Seeing is appalling right now, with stellar images at 8-15 arcsec FWHM. Strong north-easterlies blowing over the Canaries and as they pass over the caldera and cumbre a great deal of turbulence ensues down here at 760m altitude. The lucky guys at El Roque are above all that at 2600m. Perhaps it will improve later during the night but knowing my luck, it won’t.9 March 2019 at 3:22 pm #580829Robin LeadbeaterParticipant
Since you have plenty of photons such that stochastic precision is not a problem it could be worth considering a choice of filter to minimise the systematic errors which are likely to dominate at the mmag level. Bruce Gary’s on line book has some suggestions
Robin9 March 2019 at 5:10 pm #580830
Thanks. Initial measurements suggest that the actual precision is around 3.5mmag. Seeing was so bad that the aperture is 12 pixels in radius, and at 1.4arcsec/pixel that corresponds to a disk half a minute across! FWHM is markedly smaller, of course, but still far too big. Perhaps observing in Sloan-r might be an improvement.
It’s even windier today and I’ve serious doubts whether it’s worth even opening the dome. Incidentally, the gusts last night were strong enough to make the scope flap around beyond the ability of the autoguider to track correctly when observing at low altitude late in the session. I lost around 5% of the data to that cause.10 March 2019 at 6:10 pm #580840
This is the raw light curve. Purple shows the measure fluxes and their error bars. Green lines connect the points. A period of missing data and the existence of two (high measured flux) outliers is readily apparent.
The only processing performed is raw photometry with APT and a Perl script to normalize the photon flux to a comparison star. Absolutely no smoothing, outlier-removal or any other kind of data munging has been performed. The x-axis is HJD-2458551. The predicted ingress was for 2019-03-08T23:52 and egress at 2019-03-09T02:36. In JD these are 2458551 + (0.4944, 0.6108) respectively.
To me it appears that the ingress was picked up nicely. At about mid-eclipse I found that the dome wasn’t tracking properly so the data there is either noisy or missing.
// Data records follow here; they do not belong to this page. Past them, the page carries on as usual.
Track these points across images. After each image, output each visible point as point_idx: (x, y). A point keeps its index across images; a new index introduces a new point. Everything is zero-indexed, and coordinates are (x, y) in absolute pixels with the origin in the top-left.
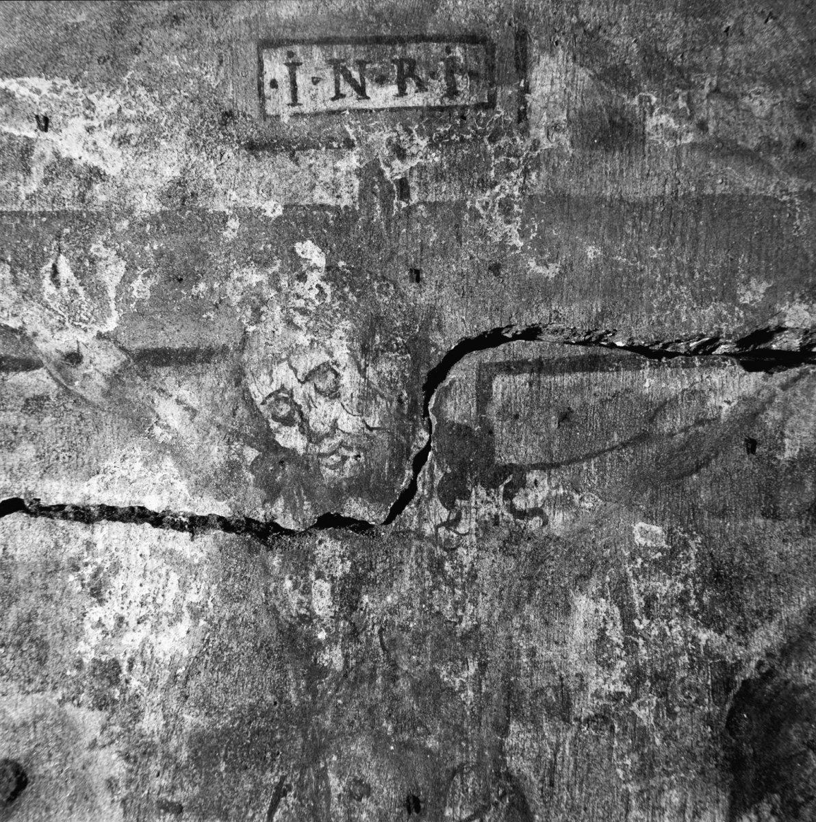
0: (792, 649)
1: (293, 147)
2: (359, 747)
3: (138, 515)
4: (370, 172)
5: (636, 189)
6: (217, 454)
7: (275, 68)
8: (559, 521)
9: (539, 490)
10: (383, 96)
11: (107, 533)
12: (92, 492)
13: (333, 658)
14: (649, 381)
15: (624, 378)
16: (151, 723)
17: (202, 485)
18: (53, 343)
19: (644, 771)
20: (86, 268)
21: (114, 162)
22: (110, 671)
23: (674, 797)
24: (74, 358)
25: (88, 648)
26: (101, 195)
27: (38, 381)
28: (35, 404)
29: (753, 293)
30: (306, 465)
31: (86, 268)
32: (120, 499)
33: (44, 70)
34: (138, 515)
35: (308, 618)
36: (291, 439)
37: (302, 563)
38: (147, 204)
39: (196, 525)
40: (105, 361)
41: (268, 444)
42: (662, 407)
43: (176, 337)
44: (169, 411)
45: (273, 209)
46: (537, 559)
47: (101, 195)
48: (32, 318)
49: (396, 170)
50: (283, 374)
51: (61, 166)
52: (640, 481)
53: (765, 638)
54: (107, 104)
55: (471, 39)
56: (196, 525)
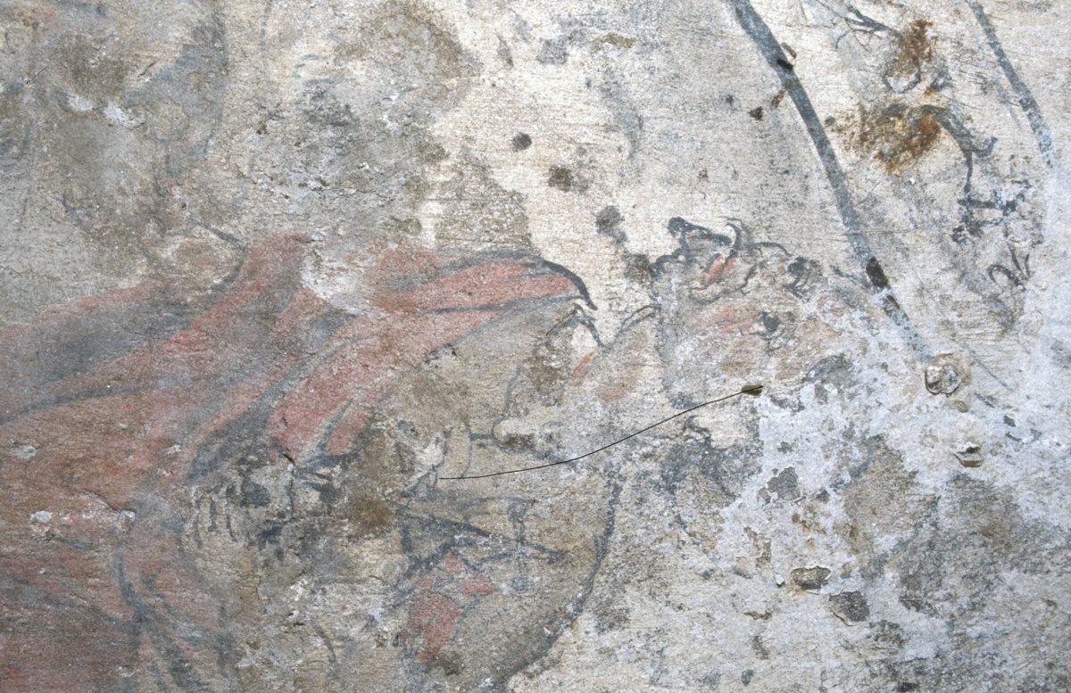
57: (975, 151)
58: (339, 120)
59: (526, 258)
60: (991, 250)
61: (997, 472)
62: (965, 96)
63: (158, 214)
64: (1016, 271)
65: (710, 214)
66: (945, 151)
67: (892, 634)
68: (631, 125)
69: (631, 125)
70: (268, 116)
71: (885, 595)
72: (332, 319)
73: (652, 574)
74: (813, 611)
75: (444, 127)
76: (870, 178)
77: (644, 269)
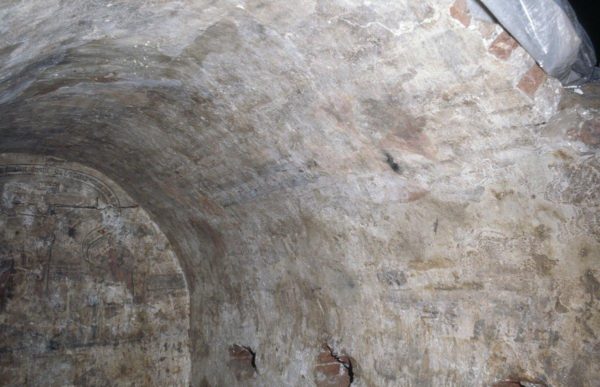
0: (75, 226)
1: (41, 190)
2: (43, 232)
3: (28, 215)
4: (47, 192)
5: (66, 195)
6: (35, 211)
7: (41, 184)
8: (59, 217)
9: (58, 215)
10: (48, 187)
11: (25, 216)
12: (25, 213)
13: (42, 225)
14: (66, 208)
15: (64, 208)
16: (28, 229)
17: (33, 213)
18: (22, 202)
19: (64, 233)
20: (25, 197)
21: (28, 189)
22: (25, 225)
23: (65, 236)
24: (24, 204)
25: (23, 224)
26: (26, 192)
27: (21, 205)
28: (21, 207)
29: (74, 203)
30: (41, 213)
31: (25, 197)
32: (27, 214)
33: (23, 182)
34: (28, 215)
35: (40, 223)
36: (40, 210)
37: (40, 219)
38: (30, 193)
39: (33, 216)
40: (27, 204)
41: (38, 211)
42: (67, 210)
43: (32, 203)
44: (31, 208)
45: (40, 194)
46: (57, 219)
47: (26, 192)
48: (21, 200)
49: (49, 192)
50: (40, 206)
51: (24, 190)
52: (65, 215)
53: (73, 226)
54: (27, 185)
55: (56, 183)
56: (33, 216)
57: (104, 228)
58: (102, 260)
59: (109, 251)
60: (109, 228)
61: (121, 227)
62: (101, 229)
63: (106, 270)
64: (110, 226)
65: (107, 242)
66: (104, 230)
67: (128, 233)
68: (103, 246)
69: (103, 246)
70: (101, 264)
71: (127, 233)
72: (112, 261)
73: (125, 245)
74: (127, 237)
75: (103, 255)
76: (106, 234)
77: (110, 245)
Towards the end of the eclipse the target had sank to an altitude of <35 degrees and further adjustment of the dome was neede (the slit exposes either the top 60 degrees or the bottom 60 degrees). In addition, the high winds made the scope flap around so much that the autoguider couldn’t cope and several more images were lost. The eye of faith suggests egress was detected but that may just be wishful thinking.
Detailed analysis will take place in due course.